Everything in life is timing. If Benny Gantz had been the first man tapped to lead the army instead of Yoav Galant, he'd have undergone the same treatment that Galant did. The papers would have written about the deck he built at his home in Rosh Ha'ayin in contradiction of the law. It wouldn't have mattered that he had dismantled it. Then they would have written about the expenses he claimed when moving and this or that scandal. Either the appointment would have fallen through or he would have withdrawn from the race in shame.

Then Galant would have sallied along. Everybody would want nothing more than to end the saga and he'd have been a shoo-in. The Turkel vetting committee would have tut-tutted that he done wrong, but not wrong enough to disqualify him.
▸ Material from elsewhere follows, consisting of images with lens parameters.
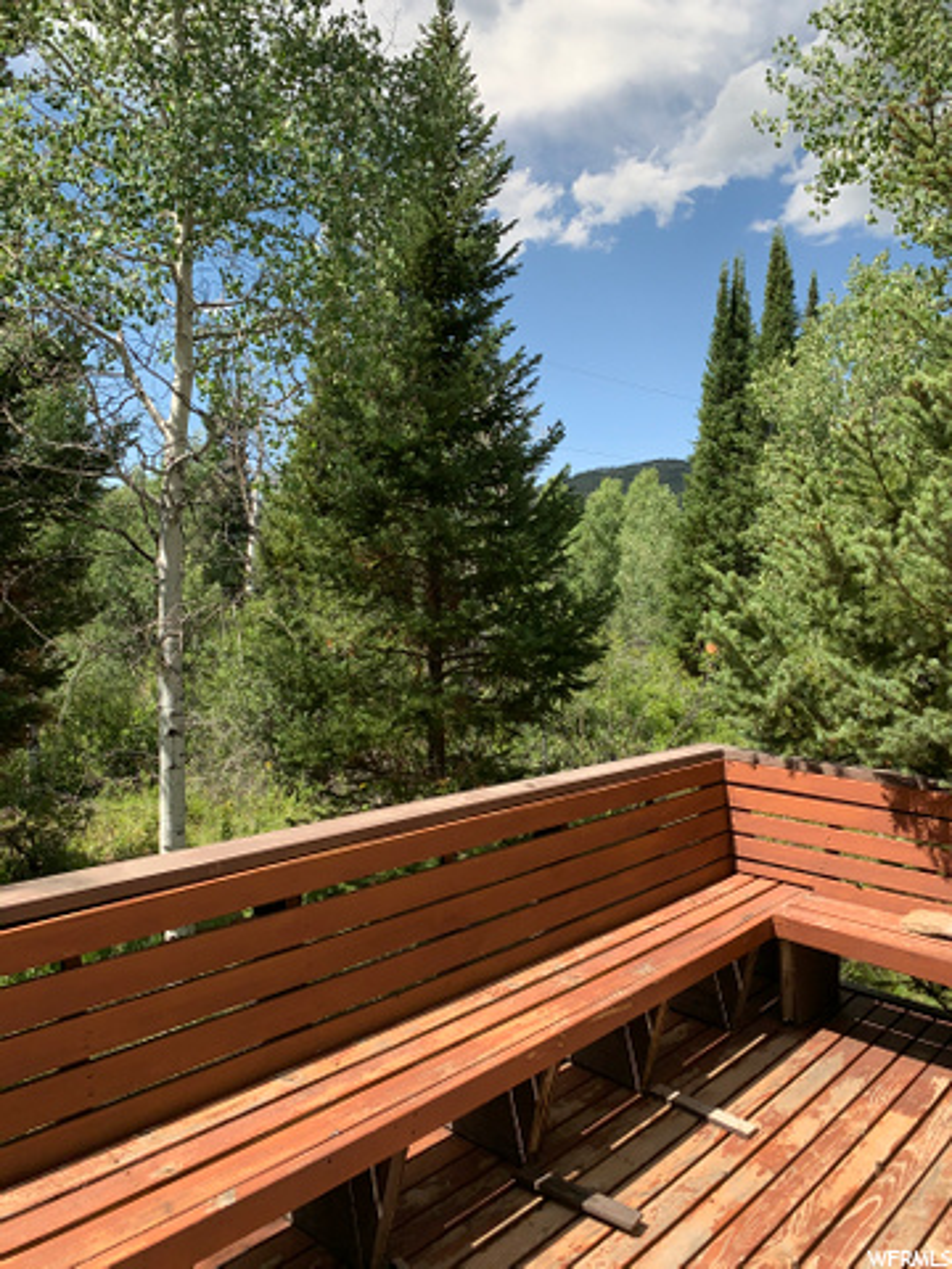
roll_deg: -2.1
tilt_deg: -2.6
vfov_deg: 67.3
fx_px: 953
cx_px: 476
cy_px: 634
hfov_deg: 53.1
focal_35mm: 26
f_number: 1.8
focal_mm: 4.25
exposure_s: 1/2309
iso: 25
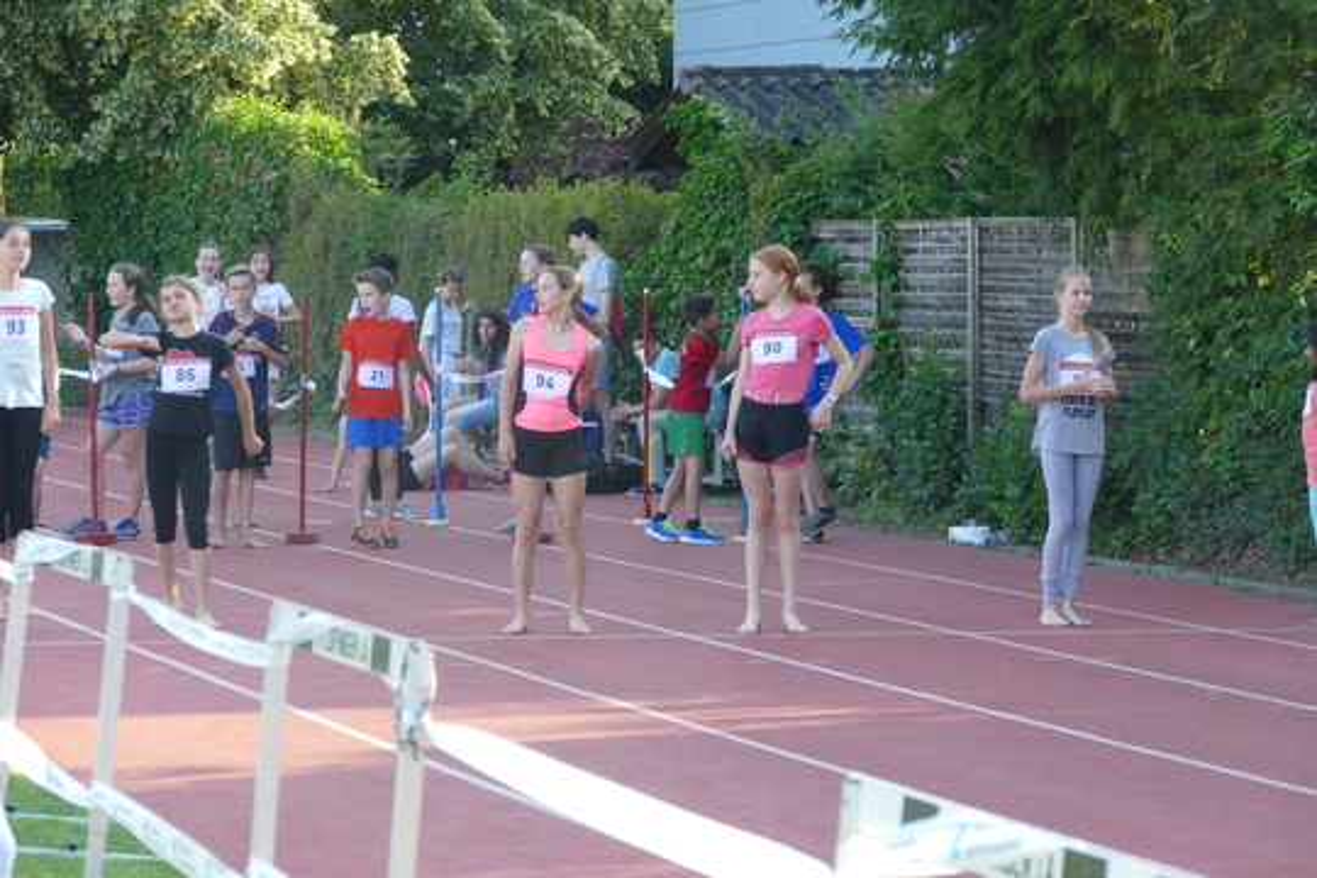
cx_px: 658
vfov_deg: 8.6
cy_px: 439
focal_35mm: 160
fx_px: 5853
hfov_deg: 12.8
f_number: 3.9
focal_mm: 58.01
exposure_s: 1/800
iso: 1250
The cabinet would have confirmed his appointment and that would be that: Galant would have been the next chief of staff. But as it happens, Galant came first and then Gantz, and that's why Gantz is now the chief of staff.

At the cabinet meeting on Sunday, before Gantz was voted in, Minister Michael Eitan urged that Galant be barred from public office, period. "Serial corrupt conduct like that demands that he be barred from any high-ranking position in the public service," Eitan said, infuriating Prime Minister Benjamin Netanyahu and Defense Minister Ehud Barak.

Eitan wasn't born yesterday. He knows that Barak and Netanyahu will try to sew up some cushy job for Galant, as chairman of some giant government company for instance, to "compensate" him. That fact is that Meir Dagan, the former Mossad chief, is about to take over as chairman of Israel Ports. What on earth does he know about shipping and port management?

Be that as it may, Eitan is right. Corruption must be fought wherever it raises its head. Look what happened to the Egyptian economy as rot set in up and down the land.

Netanyahu and Barak are furious with Eitan. They said his words were "sharp." Yes, they were, but they were true. Whistleblowers always encounter rage: They expose their cowardly colleagues in all their nakedness. Eitan was the only one to vote at the relevant cabinet meeting against Galant's appointment as chief of staff. All the other ministers voted in Galant's favor. That's why they all hate Eitan, because it is supremely annoying to see this man who stood firm and was right, while they cowered and went with the flow.

So if his colleagues are furious with Eitan, at least let him receive the support of the people. Let's be grateful for his excellent and courageous service on behalf of the Israeli people. Without his insistence, the Galant affair would have withered and died, and he would have been chief of staff.